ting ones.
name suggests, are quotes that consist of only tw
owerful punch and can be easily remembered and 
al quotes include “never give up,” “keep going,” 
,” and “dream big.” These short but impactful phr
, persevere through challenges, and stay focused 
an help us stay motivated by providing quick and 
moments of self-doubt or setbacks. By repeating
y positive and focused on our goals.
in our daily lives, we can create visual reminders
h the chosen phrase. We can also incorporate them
******************************
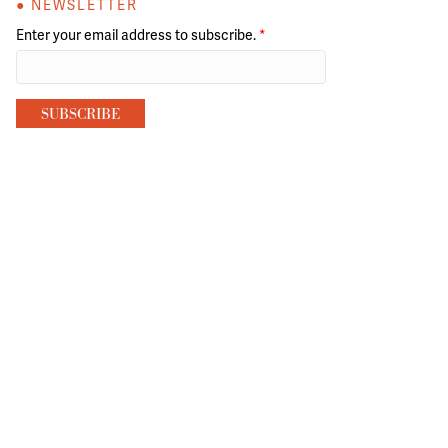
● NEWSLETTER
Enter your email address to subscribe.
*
******************************
Return only those lines of the records that contain the string "quotes".

▶ TASK SOLUTION:
name suggests, are quotes that consist of only tw
al quotes include “never give up,” “keep going,” 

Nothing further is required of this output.